COLLECTED DATA:
--- --- ---

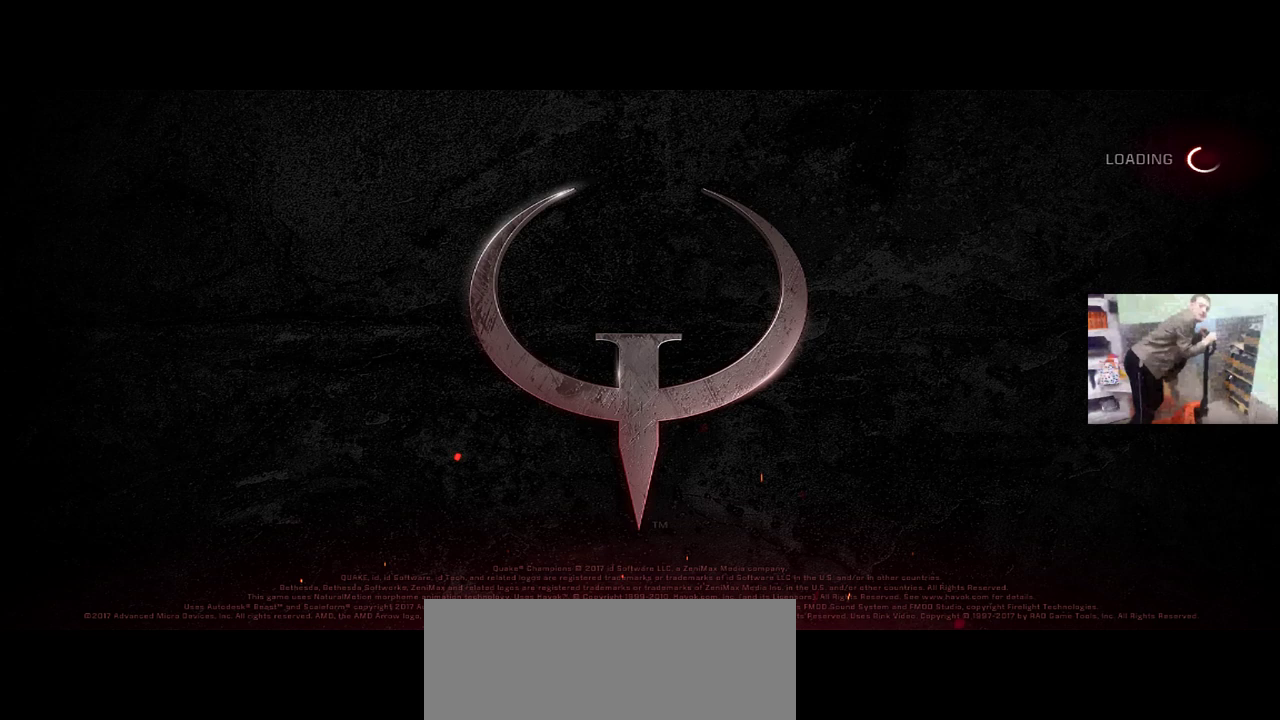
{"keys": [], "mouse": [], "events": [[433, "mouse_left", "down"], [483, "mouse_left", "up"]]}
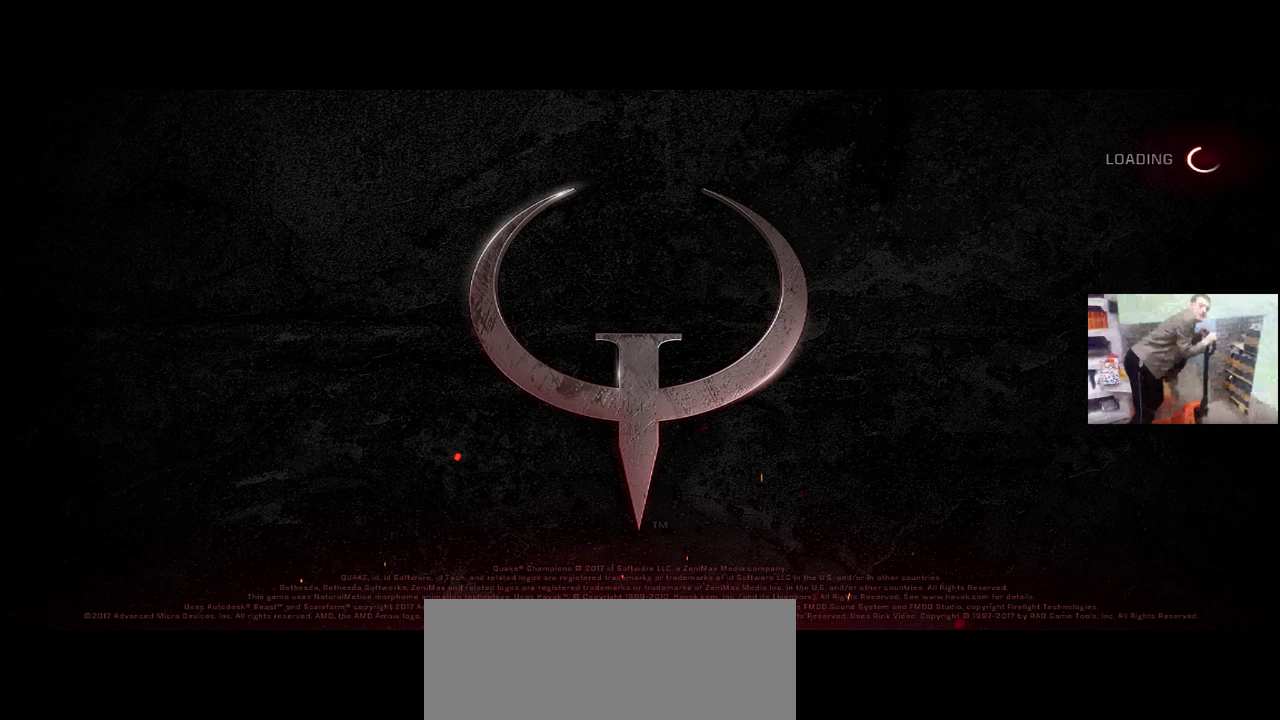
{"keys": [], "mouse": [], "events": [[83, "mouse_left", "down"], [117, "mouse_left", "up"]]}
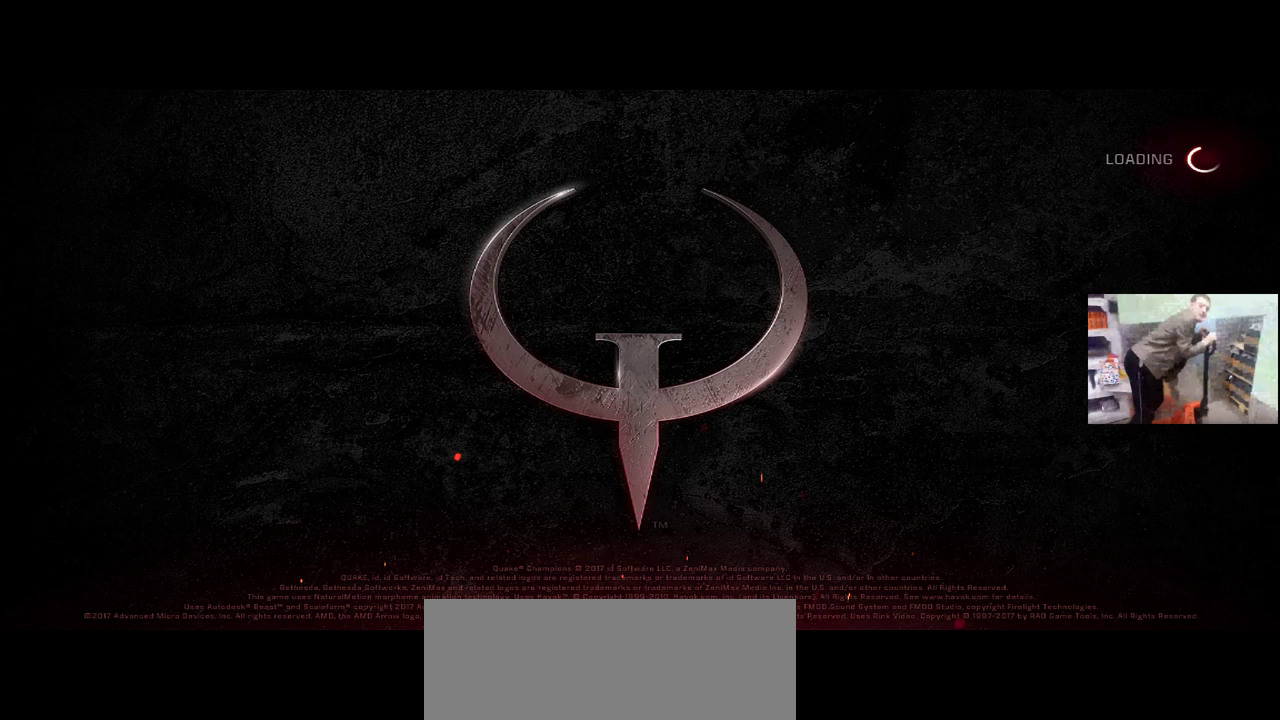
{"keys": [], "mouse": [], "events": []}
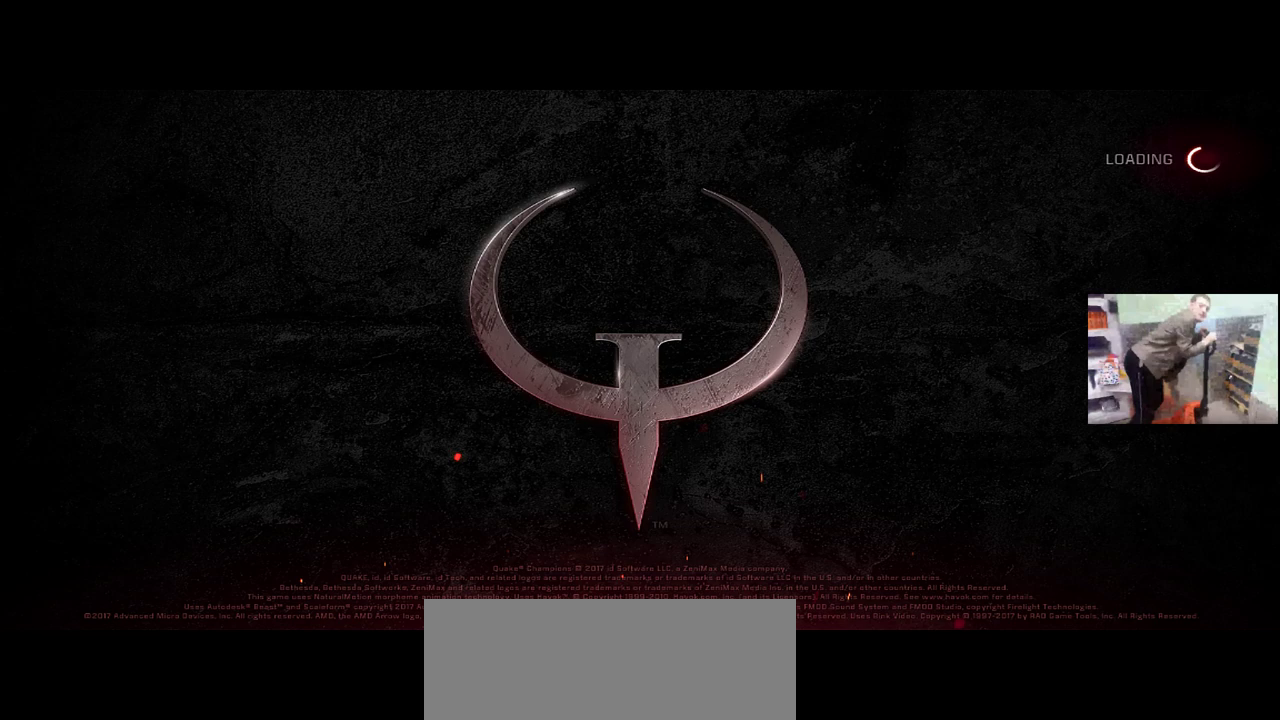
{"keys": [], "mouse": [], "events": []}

--- --- ---

EXERCISE BRIEF: Write out the material exactly, excluding pictures.

WRITTEN ANSWER:
{"keys": [], "mouse": [], "events": [[433, "mouse_left", "down"], [483, "mouse_left", "up"]]}
{"keys": [], "mouse": [], "events": [[83, "mouse_left", "down"], [117, "mouse_left", "up"]]}
{"keys": [], "mouse": [], "events": []}
{"keys": [], "mouse": [], "events": []}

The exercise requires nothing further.